While most people are enthusiastic about the blimp, the reactions of other creatures vary considerably. Some dogs ignore it. Some look up at it and yawn. A few trot after it, pointing their noses skyward as if trying to smell out the nature of the thing. Sea cows lolling in the shallows do not react at all when a blimp passes overhead, but stingrays and leopard rays tend to skitter about nervously. Porpoises often roll to one side, cocking an eye upward as if pondering what sort of large whale cousin it is that travels in the sky.

At 5:30, when the weak winter sun goes below land, the blimp is still 45 miles south of its destination. Although the evening is too cool for romancers and picnickers, the blimp is never alone for long as it moves through the darkness along the desolate beach. Hearing its throb and seeing its running lights through their picture windows, people step outdoors and wave. Dashing through two rooms in his haste to get outside, one small boy knocks over a chair and falls down twice.

At 7:20 p.m. Pilot Whelan at last brings the Mayflower down in Jacksonville. On their way north by car, Marcia and Melissa Esh have stopped once for gas, twice for comfort, and spent an hour at lunch. Although they also stopped for an hour at Marineland to enjoy the clowning porpoises and to watch a whale have its teeth brushed, they still reached Jacksonville an hour and a half ahead of the Mayflower. Albert Royce, the National Airlines passenger who left Miami an hour after the blimp, has long since landed in Newark, attended a meeting of the Passaic Boys' Club and had two business conferences in his own office. In the same 10 hours and 55 minutes that the Mayflower took to go 320 miles up the Florida coast, the space crew of Apollo 8 has traveled 45,690 miles down the dark path back to earth.

The morning of the big Gator Bowl game between Missouri and Alabama dawned wet, windy and miserable, and for a while it looked as if the Mayflower had come 320 miles for naught. In a heavy rain, the quantity of water constantly running off the blimp's broad back adds about 600 pounds. With a two-man television crew and equipment—and sufficient fuel to buck a 30-mile-an-hour wind for the length of a football game—a blimp cannot safely take on that much extra weight in useless rainwater. Luckily, by game time the rain stopped and the scowling clouds broke apart. By the middle of the second quarter the wind had dropped to about 25 miles an hour so that Pilot Frank Hogan was able to get the television crew over the Gator Bowl for the last half of the game.

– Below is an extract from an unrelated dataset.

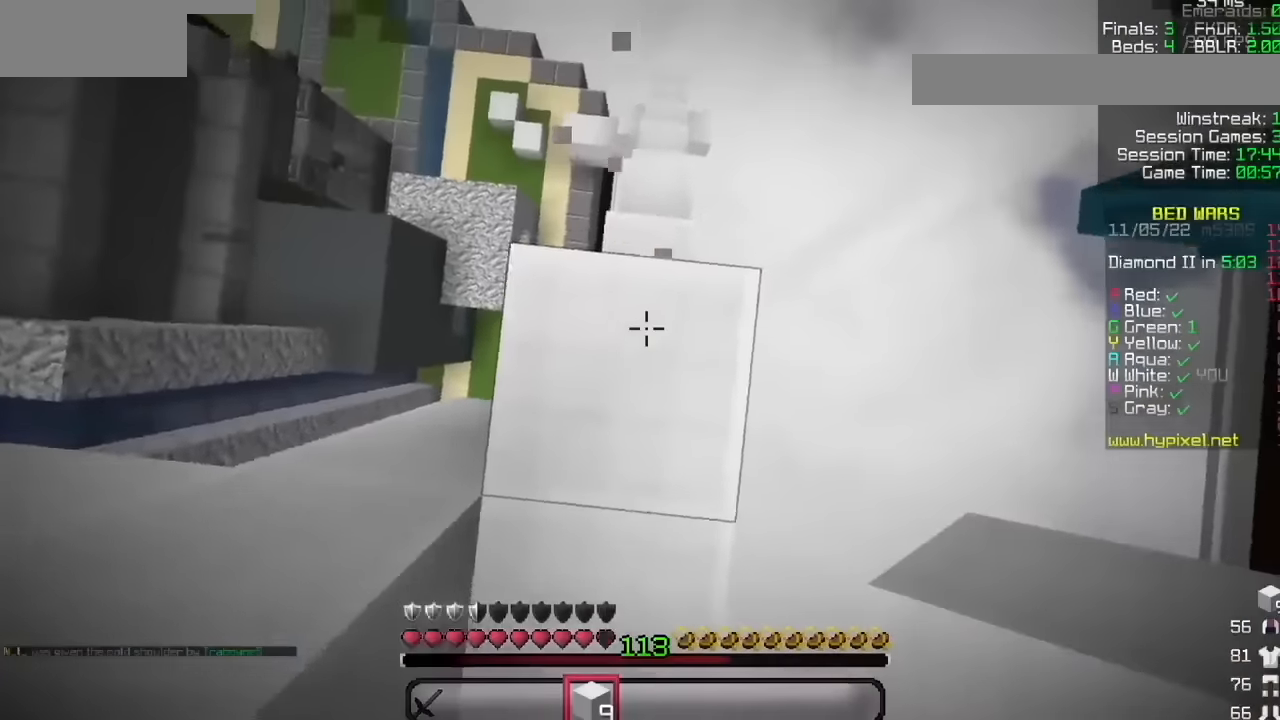
Gameplay with keyboard and mouse; each line is a JSON object with the keys and mouse buttons held at the frame after it. "events" lists presses ("down") and releases ("up") of "mouse_left" and "mouse_right" between this image and that frame as [ms after this image, input, new state], when the widget could be followed in between. "mouse_left", "mouse_right" = the "left", "right" buttons of the "mouse" list. No other keys are recorded. Fast repeated clicks can show as one long hold. Mouse movement is not recorded.
{"keys": [], "mouse": ["right"], "events": [[467, "mouse_right", "down"]]}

While Missouri was squashing Alabama, ABC used aerial shots from the Mayflower six times and gave television viewers five glimpses of the blimp itself. On each occasion Announcer Bill Flemming had something nice to say about the Goodyear gasbag. Considering that at least 100,000 people had seen the Mayflower on its way north, 68,000 more saw it at the game and another 15 million saw it on television, the journey seemed worthwhile.

For more than a hundred years, long before there was any winged machine, gas-filled dirigibles of one sort or another have been on the prowl. In the first half of this century big rigid Zeppelins, semirigid airships and nonrigid blimps made wondrous journeys and caught the public's fancy, but entirely too many of them were dismal failures. Indeed, when the whole history of lighter-than-air craft is examined dispassionately, when all "ifs" and "buts" are cast aside and the triumphs are weighed against the disasters, there is not much left on the credit side of the ledger except the excellent record of the Goodyear blimps flown by the U.S. Navy in World War II and the relatively modest, but almost flawless, performance of Goodyear's private blimp fleet.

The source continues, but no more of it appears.